Proceed with the article on web crawling's legal boundaries, writing the text that follows its last paragraph.
---------- Provided passage ----------
Article The New York Law Journal

Searching for Web Crawling's Legal Boundaries

22 May 2017

Webpages are a treasure-trove of useful information for financial firms and software companies that are able to capture it using web crawling (or scraping) technology. Yet, for over 20 years, courts have struggled to draw the line between the usefulness of such information and the rights of the content owners and website operators from which that content is derived. Once a niche issue, the increased use of this technology has compounded the disputes related to it.

In particular, website operators have used the Computer Fraud and Abuse Act (CFAA) to prevent crawling of their websites. While recent judicial opinions have harmonized the rules for accessing websites without authorization, the courts diverge as to whether the CFAA prohibits accessing otherwise publicly available information for an unauthorized purpose. Moreover, new web crawling techniques are testing the limits of existing case law.1

Increased Use of Web Crawling

Whether a finance firm engaged in quantitative analysis or a software company developing new search algorithms, technology-minded businesses are routinely and automatically accessing third-party websites every day using variations on web crawling to gather content and information. Generally, they start with a seed list of webpages from which they will request content, including HTML, text, image, and other files. Then, they copy the files and either extract specific data or the entirety of the files for later analysis.

For example, search engines generally identify hyperlinks and keywords from accessed webpages, add that information to their database for later analysis to improve their search algorithm, and continue to move across the Internet looking for new sources of content. Technology-savvy businesses, however, continue to develop new uses for search technology. Thus, while early efforts may have involved creating databases of factual information or gathering contact information for marketing solicitations, all manner of uses have been developed, including follow-on and copy-cat services that repeatedly access competitors' platforms as part of their functionality. In addition to potential copyright issues not discussed here, these new services may raise concerns for website operators if they disrupt the operators' services or damage their servers.

Financial professionals (particularly "quant analysts") use similar technology with algorithmic trading and quantitative analysis. Their databases generally are more targeted and only access specific files on a website that are to be used for financial analysis. In analyzing such information, their systems identify new sources of information and analyze existing resources to optimize trading by the organization and to adjust financial models, often automatically.
---------- Data section ----------
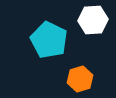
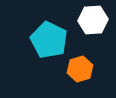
orange hexagon: moved 10 px up
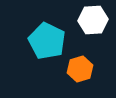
cyan pentagon: moved 2 px left, 1 px down
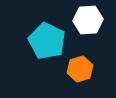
white hexagon: moved 5 px left
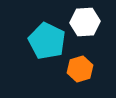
white hexagon: moved 3 px left, 2 px down
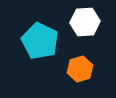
cyan pentagon: moved 7 px left
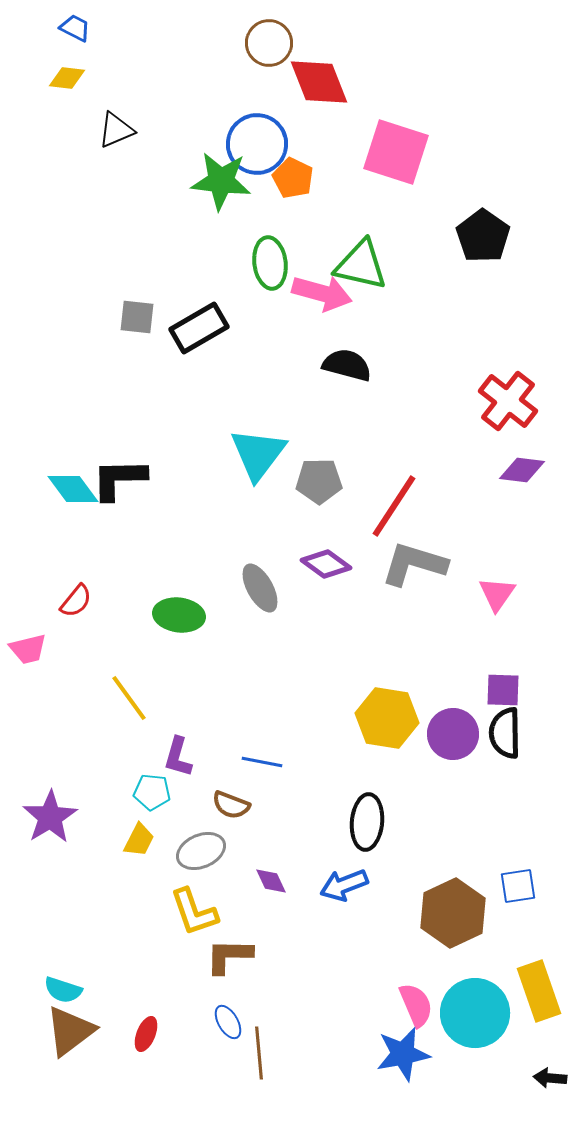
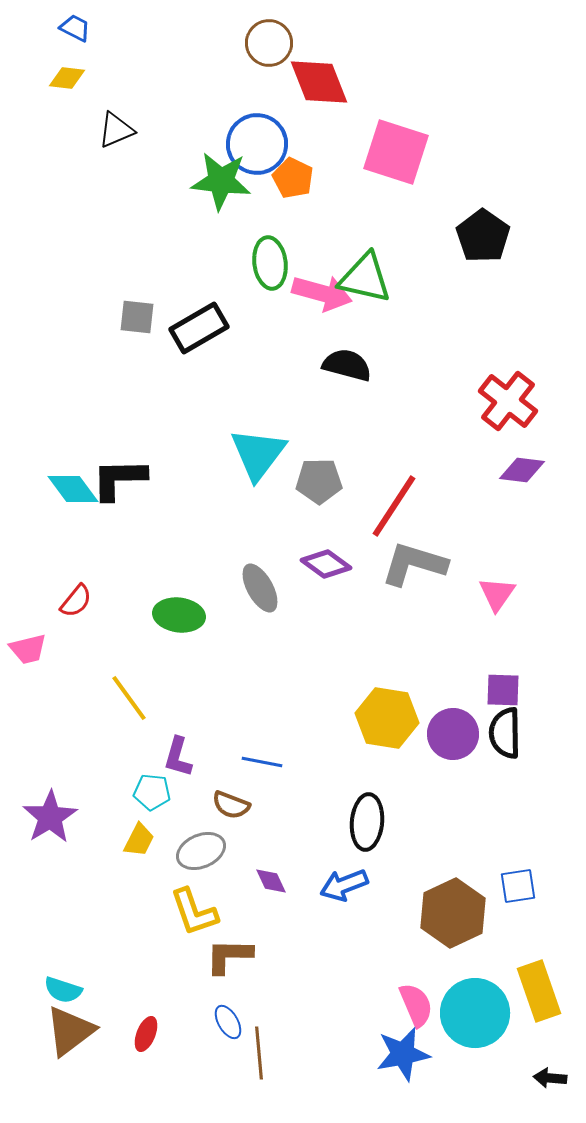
green triangle at (361, 265): moved 4 px right, 13 px down
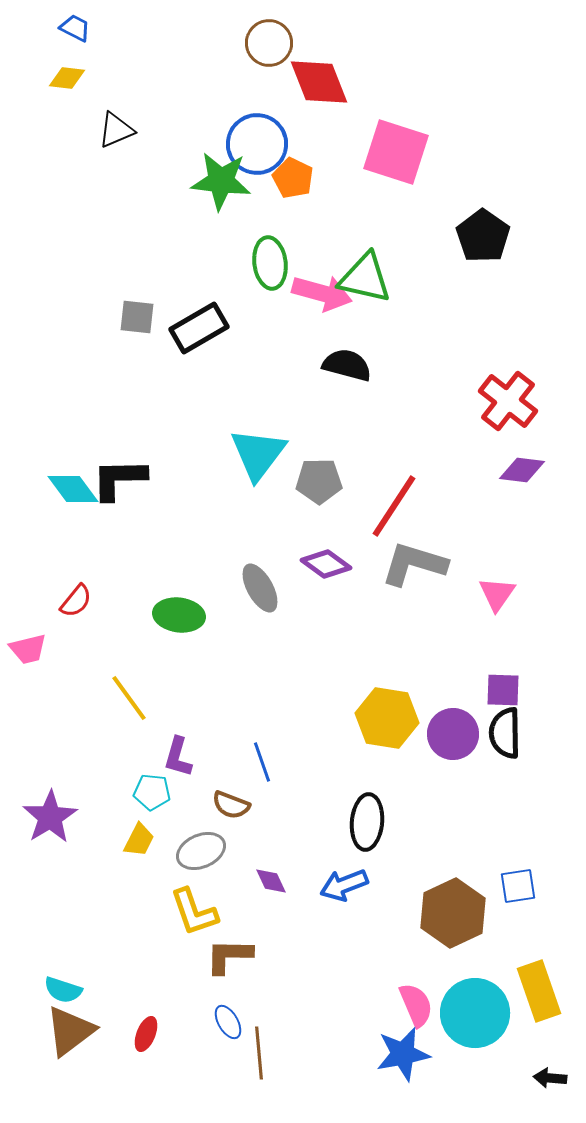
blue line at (262, 762): rotated 60 degrees clockwise
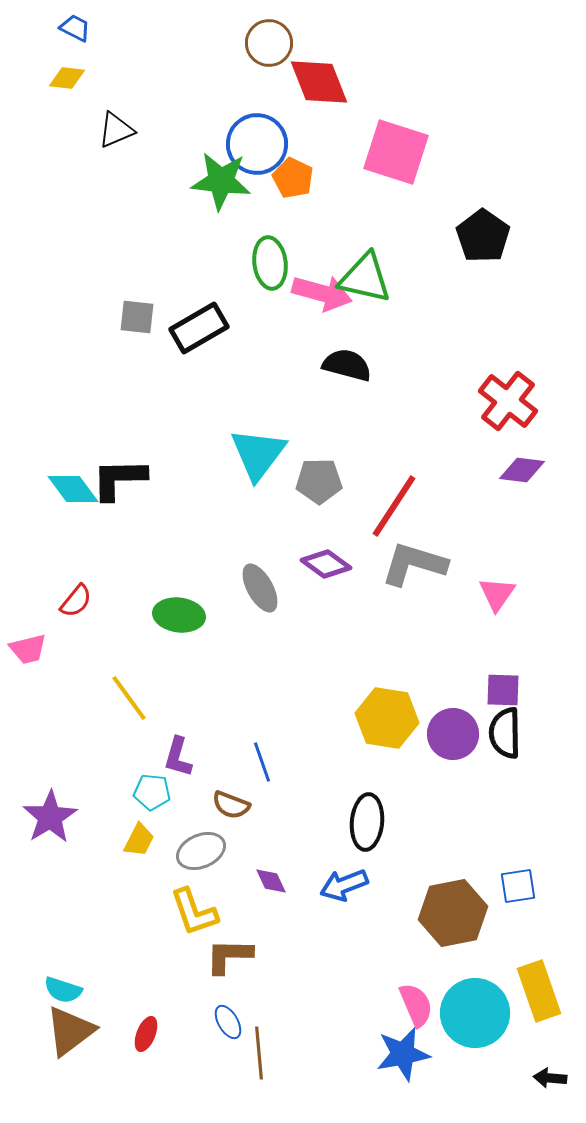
brown hexagon at (453, 913): rotated 14 degrees clockwise
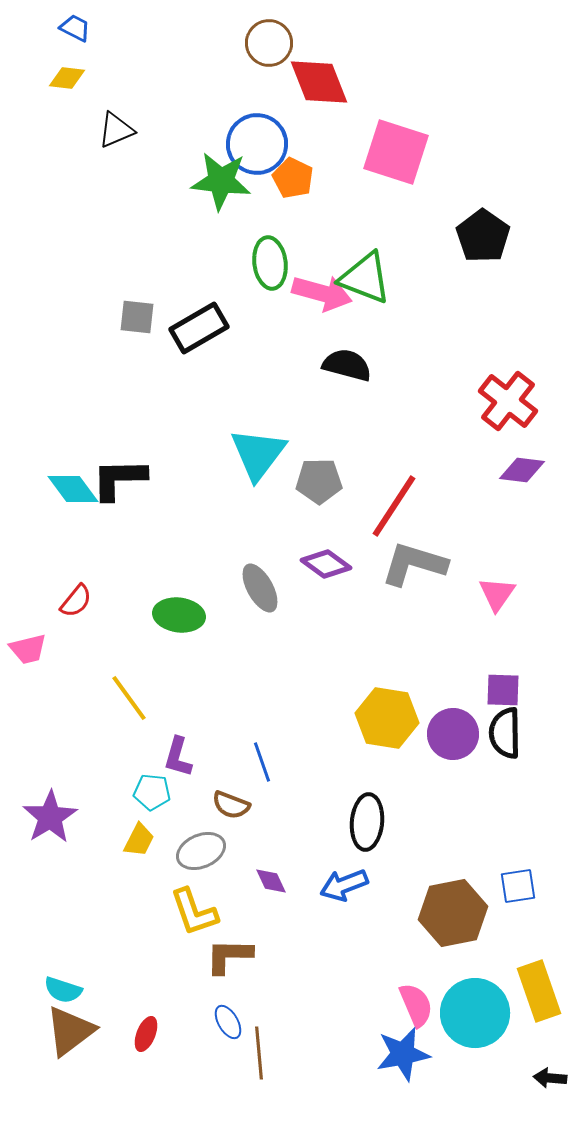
green triangle at (365, 278): rotated 8 degrees clockwise
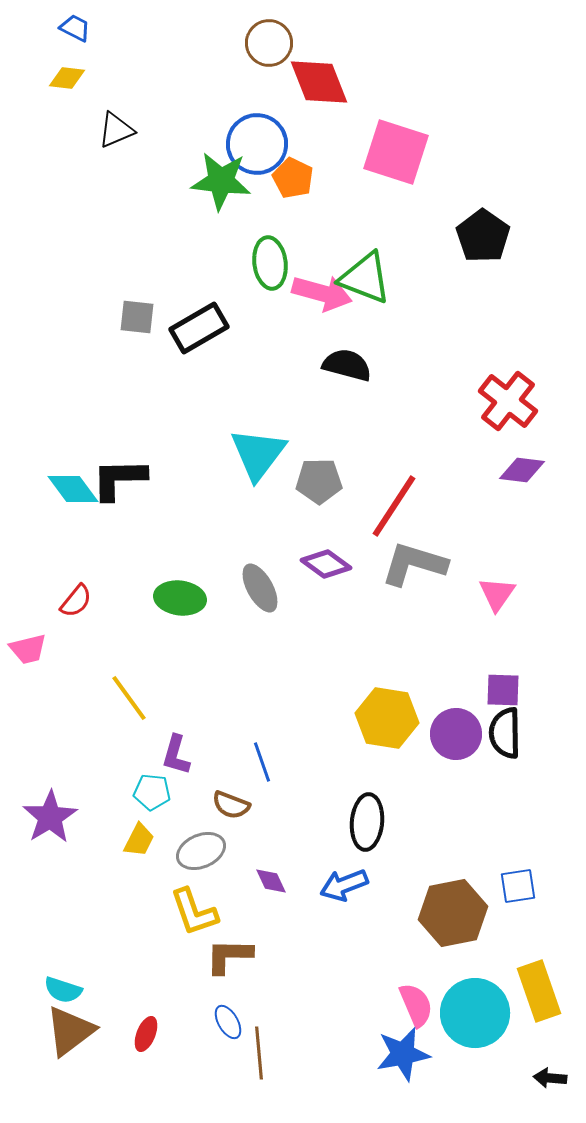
green ellipse at (179, 615): moved 1 px right, 17 px up
purple circle at (453, 734): moved 3 px right
purple L-shape at (178, 757): moved 2 px left, 2 px up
----------
Result:
Legal Questions

Depending on how such web crawling is conducted, it could implicate the rights of the content owner, as well as the website operator. Early cases analyzed web crawling technology through the lens of trespass law and similar rights.2 It, however, did not take long for content owners to bring claims under copyright law and other intellectual property disciplines against those using web crawling technology.3 Today, claims have been raised under a range of legal disciplines from breach of contract to trade secrets misappropriation to other forms of unfair competition.

One legal issue that merits particular attention is the CFAA, a criminal and civil statute that "prohibits acts of computer trespass by those who are not authorized users or who exceed authorized use."4 While some have attempted to limit the CFAA's reach by referring to it as merely an "anti-hacking" statute,5 courts have found that web crawling technology potentially can violate the Act.6

All courts to have considered the issue agree that a company using web crawling technology "can run afoul of the CFAA when he or she has no permission to access a computer or when such permission has been revoked explicitly."7 Permission can be revoked in a number of ways, including issuance of a cease and desist letter, implementing technological measures such as IP address blocking, or revoking login credentials.8

The courts, however, differ in their approach to those that are given some access but have "exceeded the limits of their authorization" by retrieving material for unauthorized purposes.9 As the Ninth Circuit recently reaffirmed, it, as well as the Second and Fourth Circuits, have interpreted the CFAA such that these activities are not a violation.10 The First, Fifth, Eighth, and Eleventh Circuits, by contrast, extend potential liability to access that falls outside the "purposes for which access has been given."11 While the Supreme Court recently considered application of the CFAA, it did not resolve this well-developed circuit split.12

As a result, while a web crawler that accesses websites without authorization or when authorization is revoked violates the CFAA, the courts might reach different results for a company that crawls webpages that permit public access but prohibit web crawling or other activities in which the company is engaged.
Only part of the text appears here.